The Charter Oak was an unusually large white oak tree growing on Wyllys Hyll in Hartford, Connecticut in the United States, from around the 12th or 13th century until it fell during a storm in 1856. According to tradition, Connecticut's Royal Charter of 1662 was hidden within the hollow of the tree to thwart its confiscation by the English governor-general. The oak became a symbol of American independence and is commemorated on the Connecticut State Quarter. In 1935, for Connecticut's tercentennial, it was also depicted on both a commemorative half dollar and a postage stamp.

Early history

Dutch explorer Adrian Block described a tree at the future site of Hartford in his log in 1614 which is understood to be this one. In the 1630s, a delegation of local Native Americans is said to have approached Samuel Wyllys, the early settler who owned and cleared much of the land around it, encouraging its preservation and describing it as planted ceremonially, for the sake of peace, when their tribe first settled in the area.

Incident
The name "Charter Oak" stems from the local legend in which a cavity within the tree was used in late 1687 as a hiding place for the Charter of 1662.

This much regarding the charter is history:
King Charles II granted the Connecticut Colony an unusual degree of autonomy in 1662.
His successor James II consolidated several colonies into the Dominion of New England in 1686, in part to take firmer control of them.
He appointed Sir Edmund Andros as governor-general over it, who stated that his appointment had invalidated the charters of the various constituent colonies. He went to each colony to collect their charters, presumably seeing symbolic value in physically reclaiming the documents.
Andros arrived in Hartford late in October 1687, where his mission was at least as unwelcome as it had been in the other colonies.

According to the dominant tradition, the incident took place on 31 October 1687  in the upper room at Zachariah Sanford's tavern, Andros demanded the document and it was produced, but the candlelights were suddenly doused during ensuing discussion. The parchment was spirited out a window and thence to the Oak by Captain Joseph Wadsworth, ancestor of Elijah Wadsworth.

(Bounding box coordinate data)

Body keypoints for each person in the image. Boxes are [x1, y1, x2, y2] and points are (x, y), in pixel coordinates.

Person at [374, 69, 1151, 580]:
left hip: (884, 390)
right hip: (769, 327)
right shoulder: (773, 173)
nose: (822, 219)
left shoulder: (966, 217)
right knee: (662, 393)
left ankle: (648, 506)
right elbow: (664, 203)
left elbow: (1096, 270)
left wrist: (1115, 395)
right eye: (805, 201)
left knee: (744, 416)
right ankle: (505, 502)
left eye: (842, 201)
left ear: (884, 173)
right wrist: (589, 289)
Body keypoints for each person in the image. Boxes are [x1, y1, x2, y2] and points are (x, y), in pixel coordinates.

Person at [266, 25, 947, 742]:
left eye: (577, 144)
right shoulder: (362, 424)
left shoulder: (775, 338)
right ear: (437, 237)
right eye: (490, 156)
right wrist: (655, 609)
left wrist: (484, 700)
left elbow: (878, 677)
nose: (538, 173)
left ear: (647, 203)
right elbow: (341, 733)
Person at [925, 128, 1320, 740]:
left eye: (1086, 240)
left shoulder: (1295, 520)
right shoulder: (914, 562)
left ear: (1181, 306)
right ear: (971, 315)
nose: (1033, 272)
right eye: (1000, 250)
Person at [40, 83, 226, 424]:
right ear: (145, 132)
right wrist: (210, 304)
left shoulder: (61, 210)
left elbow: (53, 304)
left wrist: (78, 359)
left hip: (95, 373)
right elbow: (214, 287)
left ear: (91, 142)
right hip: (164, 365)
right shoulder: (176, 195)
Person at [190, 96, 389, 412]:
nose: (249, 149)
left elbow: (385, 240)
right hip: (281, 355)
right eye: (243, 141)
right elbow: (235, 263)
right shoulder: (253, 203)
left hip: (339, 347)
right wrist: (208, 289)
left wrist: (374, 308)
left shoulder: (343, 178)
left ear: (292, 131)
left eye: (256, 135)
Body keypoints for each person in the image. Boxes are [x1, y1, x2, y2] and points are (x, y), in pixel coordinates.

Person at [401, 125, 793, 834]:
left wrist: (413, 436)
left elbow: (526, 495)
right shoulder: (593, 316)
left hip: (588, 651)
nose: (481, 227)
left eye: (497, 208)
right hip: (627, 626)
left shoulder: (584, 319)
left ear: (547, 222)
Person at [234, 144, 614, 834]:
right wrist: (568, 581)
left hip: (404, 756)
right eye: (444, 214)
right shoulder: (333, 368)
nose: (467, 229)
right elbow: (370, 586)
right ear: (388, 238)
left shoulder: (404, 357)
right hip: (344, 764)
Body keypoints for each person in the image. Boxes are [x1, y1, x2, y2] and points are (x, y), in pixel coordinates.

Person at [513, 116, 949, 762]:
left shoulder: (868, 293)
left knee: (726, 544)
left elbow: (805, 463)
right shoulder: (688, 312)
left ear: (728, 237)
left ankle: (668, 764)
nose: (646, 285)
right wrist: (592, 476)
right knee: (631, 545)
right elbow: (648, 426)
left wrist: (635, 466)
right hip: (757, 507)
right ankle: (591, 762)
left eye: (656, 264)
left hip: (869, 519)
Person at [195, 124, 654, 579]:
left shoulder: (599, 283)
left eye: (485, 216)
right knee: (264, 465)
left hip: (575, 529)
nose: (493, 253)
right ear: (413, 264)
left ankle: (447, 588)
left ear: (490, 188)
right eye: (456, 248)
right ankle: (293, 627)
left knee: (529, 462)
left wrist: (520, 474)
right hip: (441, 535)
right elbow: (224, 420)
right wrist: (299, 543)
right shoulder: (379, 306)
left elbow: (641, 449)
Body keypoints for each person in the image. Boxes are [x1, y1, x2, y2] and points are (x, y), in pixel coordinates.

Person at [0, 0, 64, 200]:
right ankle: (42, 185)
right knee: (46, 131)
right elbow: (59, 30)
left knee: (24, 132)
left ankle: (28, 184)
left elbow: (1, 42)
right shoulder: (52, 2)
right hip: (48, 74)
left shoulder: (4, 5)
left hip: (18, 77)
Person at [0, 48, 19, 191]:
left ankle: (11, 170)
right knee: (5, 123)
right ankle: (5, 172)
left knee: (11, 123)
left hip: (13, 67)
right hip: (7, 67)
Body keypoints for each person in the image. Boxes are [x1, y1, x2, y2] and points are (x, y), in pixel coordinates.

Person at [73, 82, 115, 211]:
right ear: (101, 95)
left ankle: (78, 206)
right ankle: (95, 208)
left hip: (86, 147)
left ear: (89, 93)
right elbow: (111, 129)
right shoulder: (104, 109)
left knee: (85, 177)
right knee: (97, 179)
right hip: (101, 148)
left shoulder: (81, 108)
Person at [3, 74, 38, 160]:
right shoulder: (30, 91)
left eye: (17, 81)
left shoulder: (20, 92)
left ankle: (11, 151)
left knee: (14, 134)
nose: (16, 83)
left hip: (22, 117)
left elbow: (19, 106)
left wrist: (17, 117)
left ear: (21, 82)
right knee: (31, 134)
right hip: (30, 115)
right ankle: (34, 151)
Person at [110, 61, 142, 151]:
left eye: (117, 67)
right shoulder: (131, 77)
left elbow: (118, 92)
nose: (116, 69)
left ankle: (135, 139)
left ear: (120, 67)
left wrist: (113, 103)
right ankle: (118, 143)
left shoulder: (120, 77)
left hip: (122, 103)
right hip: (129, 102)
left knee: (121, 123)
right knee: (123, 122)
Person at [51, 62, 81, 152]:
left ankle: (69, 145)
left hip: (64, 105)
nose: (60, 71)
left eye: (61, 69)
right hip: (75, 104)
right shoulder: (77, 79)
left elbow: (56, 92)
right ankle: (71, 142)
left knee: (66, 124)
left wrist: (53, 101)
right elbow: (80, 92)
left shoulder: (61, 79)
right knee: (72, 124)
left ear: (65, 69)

* **PROBLEMS TO WORK ON**
1. Using the Charter Oak text above, decide whether each statement agrees with it, answering yes or no and quoting the words that settle it. (a) The tree fell during a storm in 1856. (b) Adrian Block was an English explorer. (c) Andros reached Hartford early in October 1687.
2. Answer these questions from the Charter Oak text above.
(a) In what year were a commemorative half dollar and a postage stamp showing the oak issued?
(b) Which early settler owned and cleared much of the land around the tree?
(c) According to the dominant tradition, whose tavern was the scene of the incident?

* **RESPONSES BY ITEM NUMBER**
1.
(a) Yes: "until it fell during a storm in 1856"
(b) No: "Dutch explorer Adrian Block"
(c) No: "Andros arrived in Hartford late in October 1687"

2.
(a) 1935
(b) Samuel Wyllys
(c) Zachariah Sanford's